RESPONSE: The board disagrees with the comment. See also responses NO. 7 and NO. 20.
COMMENT NO. 22: Including the term "assimilative capacity" in (3) of the rule injects a new term into the rules, is unnecessary, and may lead to unforeseen consequences. Based on current regulatory and statutory language, the department already has the ability to determine when loading (or assimilative) capacity exists, which makes (3) of the rule unnecessary and confusing.
RESPONSE: The board disagrees with the comment. In (3) of the proposed rule, the term "assimilative capacity" provides context as to why mixing zones are not allowed for nonanthropogenic standards. Assimilative capacity is a fundamental requirement for the implementation of water quality standards and any related mixing zone or dilution consideration. See also response NO. 7.
COMMENT NO. 23: Discussion of permitting should be deleted from the technical support document, specifically Section 4.2 of the document Derivation of the Nonanthropogenic Arsenic Standards for Segments of the Upper and Middle Yellowstone River.

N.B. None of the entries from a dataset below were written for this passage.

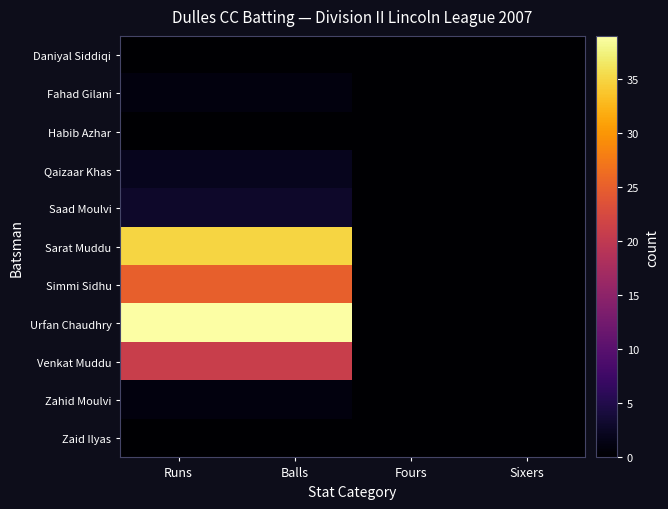

How many data points does each series have?

4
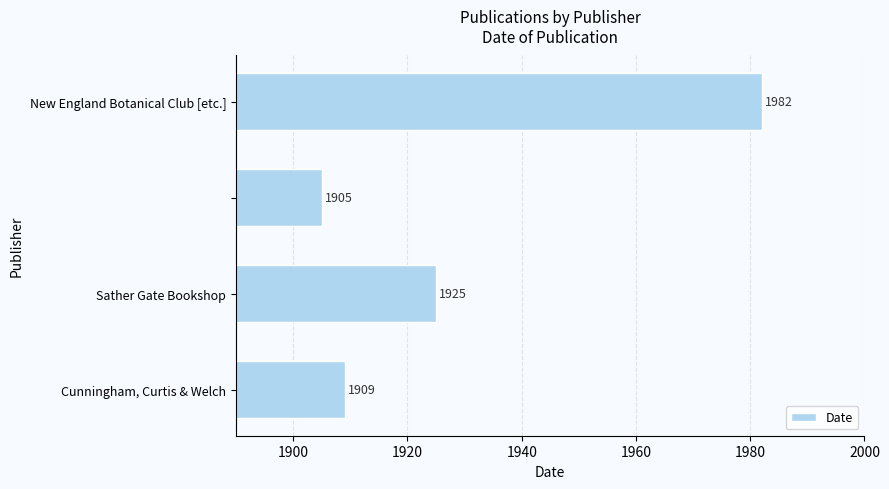

What is the maximum value shown in the chart?

1982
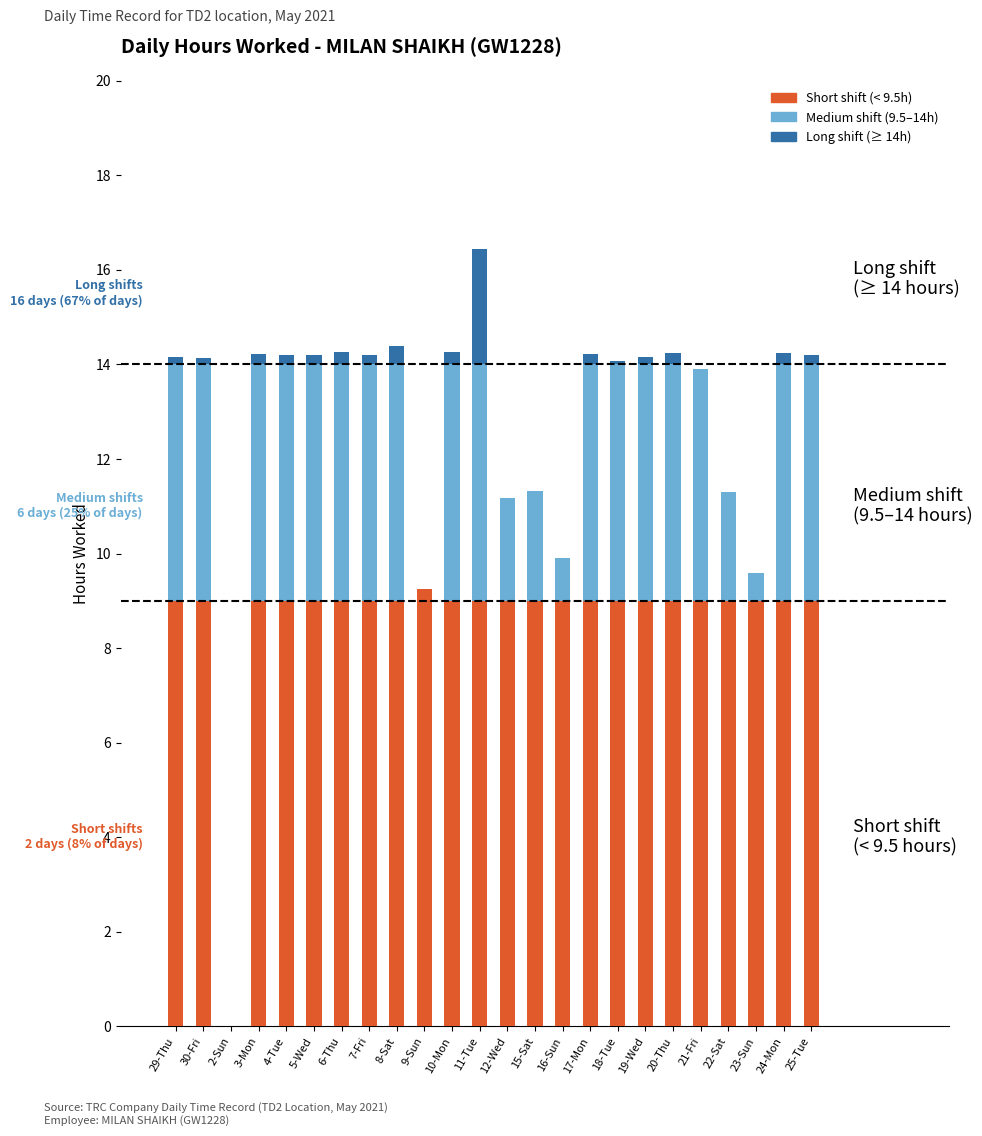

At which category is the sum across all series the highest?

11-Tue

RESPONSE: The board disagrees with the comment. The guidance document was developed cooperatively between the department's Standards & Modeling and Permitting sections, and released as final in late 2019. As a final technical document, it provides the department's non-binding recommendations for how to implement nonanthropogenic standards.
COMMENT NO. 24: We would like to have the inclusion of intake credits to prevent the need for further investment and operation costs where in the end we are really not going to have any kind of measurable impact on the river.
RESPONSE: The board disagrees with the comment. Please see response NO. 6.
COMMENT NO. 25: To enable an intake credit provision, the following text should be added either to proposed NEW RULE I or to the supporting technical documents: "The standards provided herein may be implemented as annual average standards, either in terms of load or concentration; intake credits may be considered for permittees that take surface water directly from, and/or groundwater that originates or is influenced by, the same waterbody to which the effluent discharges."
RESPONSE: The board disagrees with the comment. Please see also responses NO. 6 and NO. 8. The board is aware that interactions between surface waterbodies and adjacent groundwater occur, however they are not the same waterbodies and it is common for them to have drastically different water quality. The nonanthropogenic standards in NEW RULE I apply to the Yellowstone River and groundwater standards are outside the scope of this rulemaking.
Reviewed by: BOARD OF ENVIRONMENTAL REVIEW
/s/ Edward Hayes BY: /s/ Christine Deveny
EDWARD HAYES CHRISTINE DEVENY
Rule Reviewer Chair
Certified to the Secretary of State August 18, 2020.